• DATA FOR THE TASK

##############################

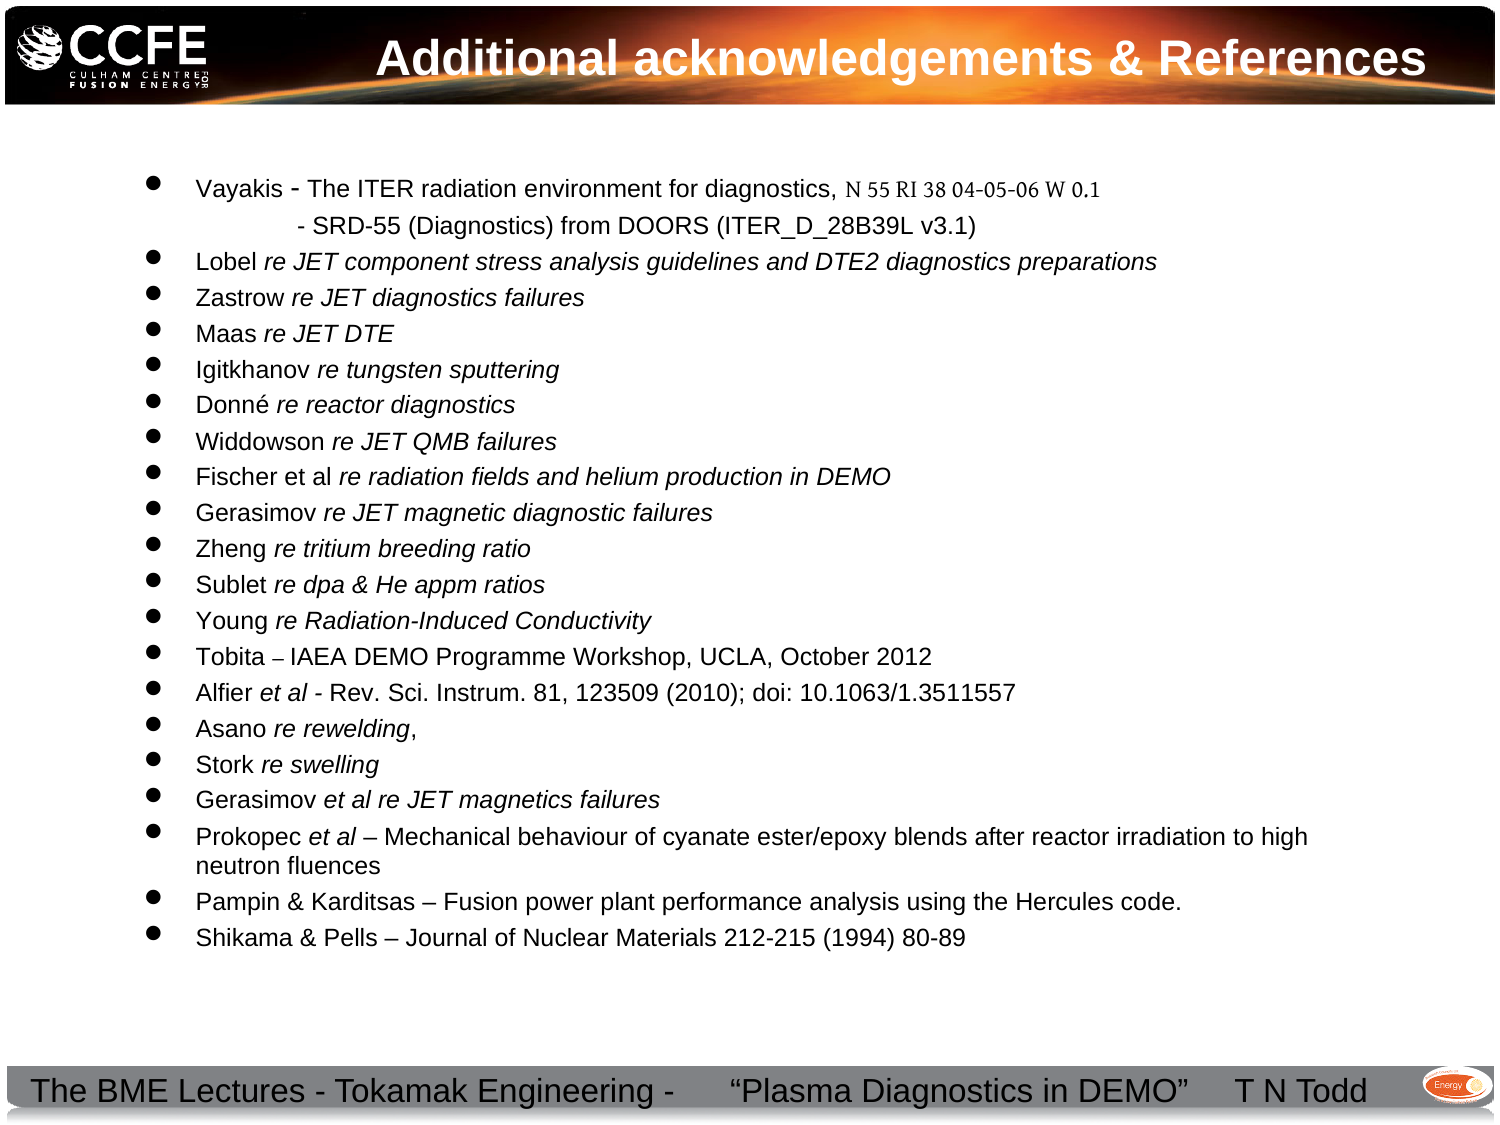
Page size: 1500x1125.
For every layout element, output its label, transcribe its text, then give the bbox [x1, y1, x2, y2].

text_box Vayakis - The ITER radiation environment for diagnostics, N 55 RI 38 04-05-06 W 0.1 - SRD-55 (Diagnostics) from DOORS (ITER_D_28B39L v3.1) Lobel re JET component stress analysis guidelines and DTE2 diagnostics preparations Zastrow re JET diagnostics failures Maas re JET DTE Igitkhanov re tungsten sputtering Donné re reactor diagnostics Widdowson re JET QMB failures Fischer et al re radiation fields and helium production in DEMO Gerasimov re JET magnetic diagnostic failures Zheng re tritium breeding ratio Sublet re dpa & He appm ratios Young re Radiation-Induced Conductivity Tobita – IAEA DEMO Programme Workshop, UCLA, October 2012 Alfier et al - Rev. Sci. Instrum. 81, 123509 (2010); doi: 10.1063/1.3511557 Asano re rewelding, Stork re swelling Gerasimov et al re JET magnetics failures Prokopec et al – Mechanical behaviour of cyanate ester/epoxy blends after reactor irradiation to high neutron fluences Pampin & Karditsas – Fusion power plant performance analysis using the Hercules code. Shikama & Pells – Journal of Nuclear Materials 212-215 (1994) 80-89 [112, 160, 1400, 1000]
picture [7, 1066, 1494, 1125]
picture [5, 6, 1495, 105]
text_box Additional acknowledgements & References [360, 15, 1491, 95]
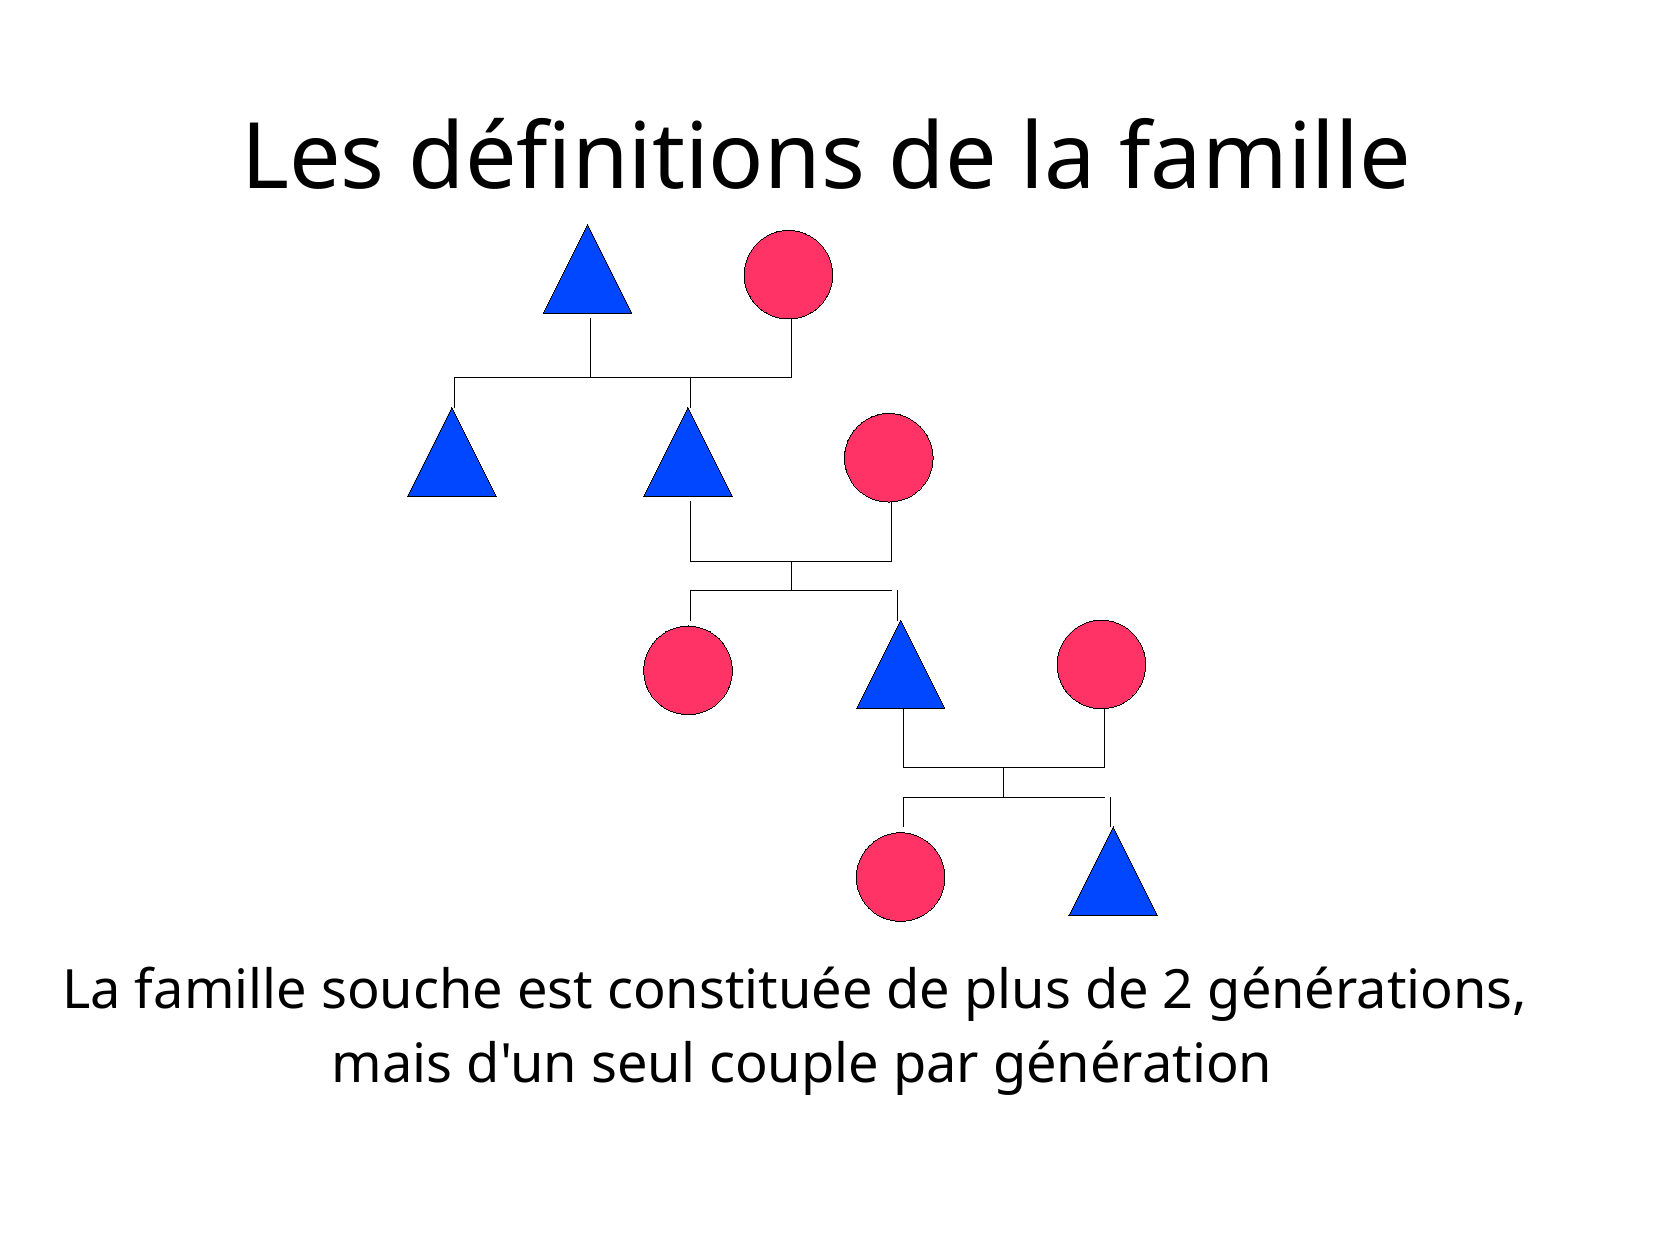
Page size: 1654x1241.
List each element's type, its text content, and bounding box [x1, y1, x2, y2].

text_box [1068, 826, 1158, 916]
text_box La famille souche est constituée de plus de 2 générations, mais d'un seul couple par génération [47, 955, 1350, 1095]
text_box [856, 620, 945, 709]
text_box [1057, 620, 1146, 709]
text_box [643, 625, 733, 715]
title Les définitions de la famille [82, 56, 1571, 250]
text_box [543, 224, 632, 314]
text_box [844, 413, 934, 503]
text_box [856, 832, 945, 922]
text_box [744, 230, 833, 319]
text_box [407, 407, 497, 497]
text_box [643, 407, 733, 497]
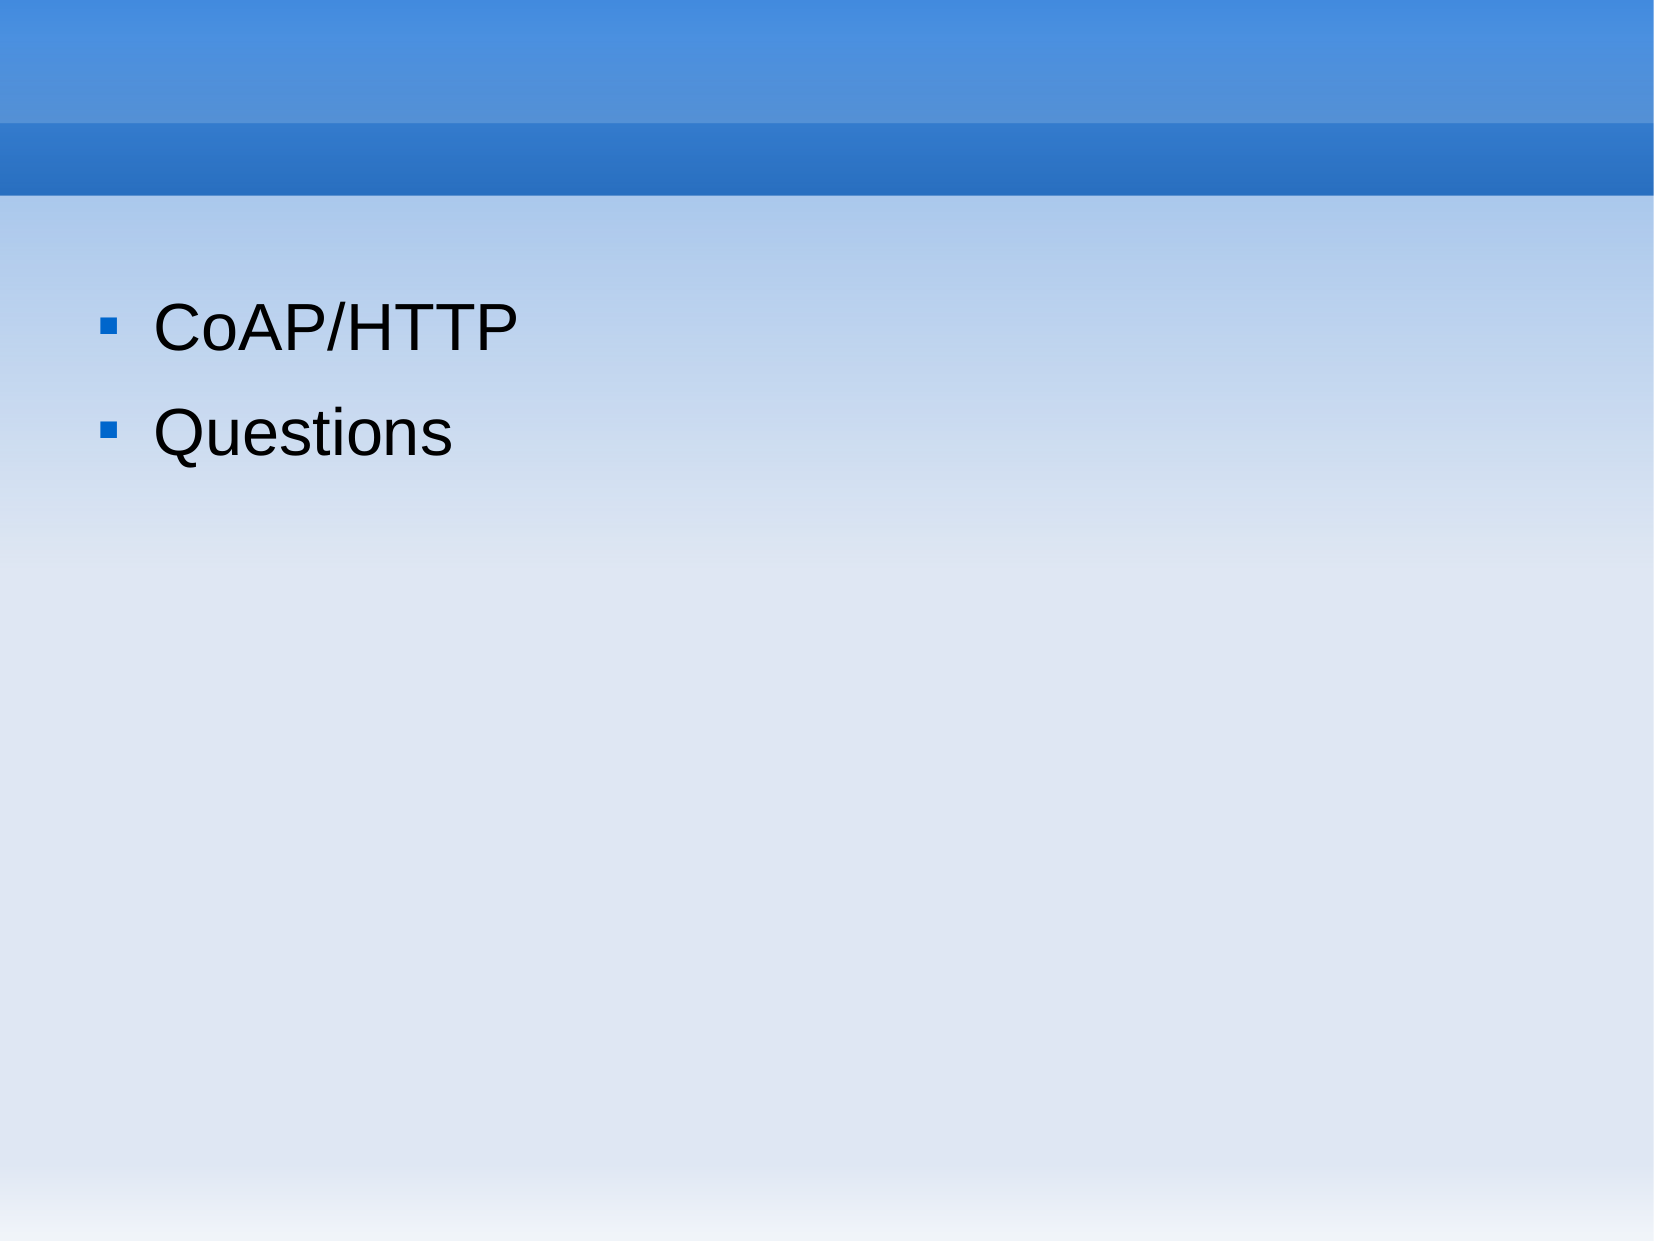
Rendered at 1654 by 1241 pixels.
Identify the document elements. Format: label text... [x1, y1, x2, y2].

list CoAP/HTTP Questions [82, 290, 1571, 1109]
picture [0, 0, 1654, 1241]
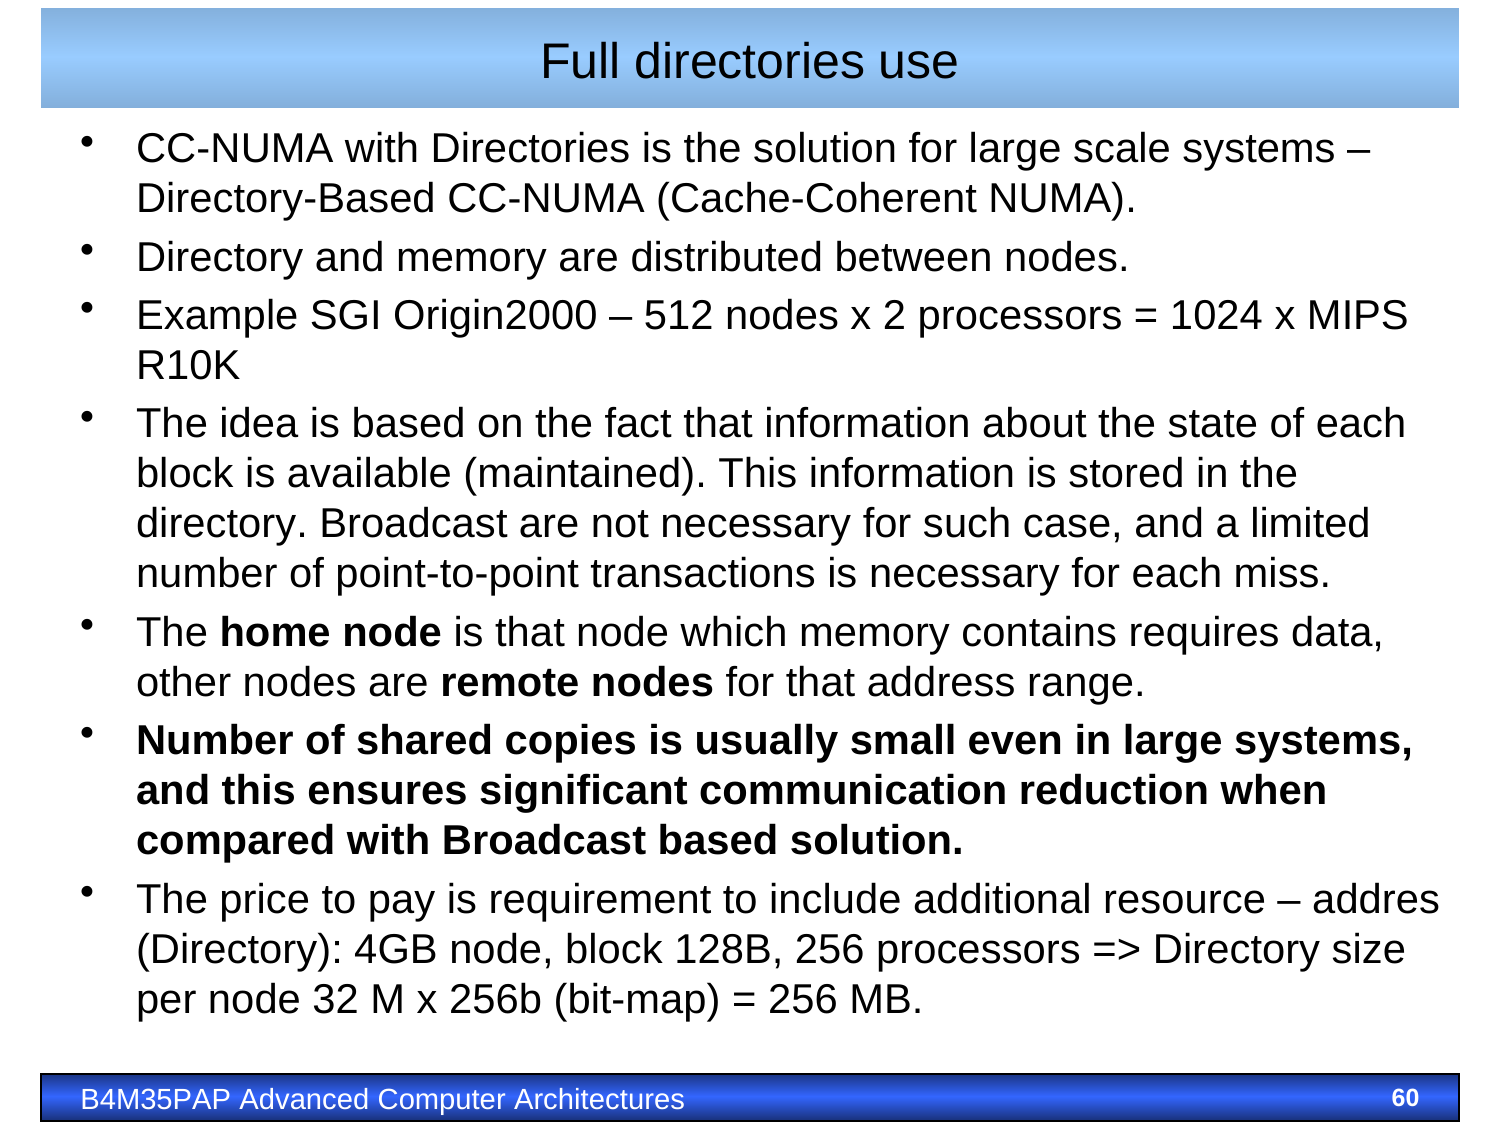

##############################

• TASK OBJECTIVE
Revise the lines starting at the one that contains "Rendered at 1654 by 1241 pixels." and ending at the last line, putting "page elements" in place of "document elements" and keeping everything else the same. Leave the pictures out of your answer.

• RESULT FOR THIS TASK
Rendered at 1654 by 1241 pixels.
Identify the page elements. Format: label text... [x1, y1, x2, y2].

list CoAP/HTTP Questions [82, 290, 1571, 1109]
picture [0, 0, 1654, 1241]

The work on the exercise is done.